Suddenly several adventurers sprang up, no one knew whence, who, alone, castaways of civilization, men of all classes, from the highest to the most humble, belonging to all nations, but chiefly to the French, perched themselves like vultures on an imperceptible islet in the Atlantic, and undertook to contend against the Spanish power, after declaring a merciless war on their private authority. Attacking the Spanish fleet with unheard-of audacity, and, like a gadfly fastened to a lion's flank, holding in check the Spanish Colossus, they compelled it to treat with them on equal terms, with no other help but their courage and their energetic will.

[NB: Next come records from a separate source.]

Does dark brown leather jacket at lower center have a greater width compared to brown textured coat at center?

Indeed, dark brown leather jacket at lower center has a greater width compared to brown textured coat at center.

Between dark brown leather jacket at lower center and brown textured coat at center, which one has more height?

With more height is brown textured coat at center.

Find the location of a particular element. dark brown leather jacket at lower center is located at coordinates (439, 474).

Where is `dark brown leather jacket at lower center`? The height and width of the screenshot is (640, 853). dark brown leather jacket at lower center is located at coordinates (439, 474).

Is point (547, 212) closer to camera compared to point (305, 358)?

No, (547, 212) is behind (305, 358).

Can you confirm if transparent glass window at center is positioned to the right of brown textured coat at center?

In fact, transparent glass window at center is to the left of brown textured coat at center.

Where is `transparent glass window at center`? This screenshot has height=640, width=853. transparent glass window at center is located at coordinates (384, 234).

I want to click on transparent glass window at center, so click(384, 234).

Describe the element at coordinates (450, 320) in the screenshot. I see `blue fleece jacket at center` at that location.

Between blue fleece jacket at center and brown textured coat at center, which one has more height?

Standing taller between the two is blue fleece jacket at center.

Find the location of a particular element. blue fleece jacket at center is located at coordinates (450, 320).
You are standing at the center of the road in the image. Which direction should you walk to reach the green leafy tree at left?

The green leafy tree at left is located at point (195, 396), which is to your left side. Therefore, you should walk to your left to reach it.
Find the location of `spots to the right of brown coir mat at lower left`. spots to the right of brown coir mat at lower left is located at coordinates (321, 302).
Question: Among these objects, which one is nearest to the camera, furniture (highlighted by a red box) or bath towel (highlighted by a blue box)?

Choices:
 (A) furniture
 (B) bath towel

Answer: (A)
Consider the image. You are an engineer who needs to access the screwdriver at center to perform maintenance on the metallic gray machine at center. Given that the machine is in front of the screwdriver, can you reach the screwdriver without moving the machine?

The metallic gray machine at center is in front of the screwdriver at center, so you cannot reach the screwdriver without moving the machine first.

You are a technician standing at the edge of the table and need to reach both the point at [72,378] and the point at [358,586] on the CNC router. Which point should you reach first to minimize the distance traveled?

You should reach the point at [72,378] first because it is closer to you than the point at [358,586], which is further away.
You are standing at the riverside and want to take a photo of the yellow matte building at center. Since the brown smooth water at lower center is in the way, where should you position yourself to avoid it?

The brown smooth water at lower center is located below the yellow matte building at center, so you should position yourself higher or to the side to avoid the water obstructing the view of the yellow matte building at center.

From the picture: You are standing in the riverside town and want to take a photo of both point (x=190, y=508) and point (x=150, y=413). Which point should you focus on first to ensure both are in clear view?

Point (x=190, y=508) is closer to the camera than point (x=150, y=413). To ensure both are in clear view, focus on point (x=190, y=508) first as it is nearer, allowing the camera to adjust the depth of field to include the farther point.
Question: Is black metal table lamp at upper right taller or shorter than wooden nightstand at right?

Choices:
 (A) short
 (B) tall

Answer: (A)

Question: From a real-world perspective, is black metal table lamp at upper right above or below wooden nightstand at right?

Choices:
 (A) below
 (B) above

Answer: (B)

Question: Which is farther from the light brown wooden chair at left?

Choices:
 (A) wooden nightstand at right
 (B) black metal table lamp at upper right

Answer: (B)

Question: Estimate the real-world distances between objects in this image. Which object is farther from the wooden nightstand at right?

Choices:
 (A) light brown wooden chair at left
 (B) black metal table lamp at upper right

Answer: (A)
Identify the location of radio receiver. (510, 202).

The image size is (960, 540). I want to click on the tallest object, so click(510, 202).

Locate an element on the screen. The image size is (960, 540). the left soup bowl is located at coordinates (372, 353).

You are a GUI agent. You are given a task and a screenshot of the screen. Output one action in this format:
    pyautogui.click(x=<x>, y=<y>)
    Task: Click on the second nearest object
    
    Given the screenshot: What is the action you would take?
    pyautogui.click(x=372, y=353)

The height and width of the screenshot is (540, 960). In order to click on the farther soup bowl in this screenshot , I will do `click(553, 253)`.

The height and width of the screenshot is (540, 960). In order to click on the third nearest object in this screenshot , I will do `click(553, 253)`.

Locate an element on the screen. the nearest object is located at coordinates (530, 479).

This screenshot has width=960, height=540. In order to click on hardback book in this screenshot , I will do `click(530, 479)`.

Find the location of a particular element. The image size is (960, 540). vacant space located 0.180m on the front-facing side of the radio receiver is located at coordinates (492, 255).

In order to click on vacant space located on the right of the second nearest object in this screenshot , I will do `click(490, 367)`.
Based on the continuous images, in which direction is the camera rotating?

In a few years their incredible exploits and audacious coups de main inspired the Spaniards with such terror, and acquired for themselves such a great and merited reputation, that the disinherited of fortune, the seekers of adventures, flocked from all parts of the world to the island that served them as a refuge, and their number was so enormously augmented, that they almost succeeded in forming themselves into a nationality by the sole force of their will, and their boldness. Let us say in a few words, who these men were, and what was the origin of their strange fortune.

For this purpose we must return to the Spaniards.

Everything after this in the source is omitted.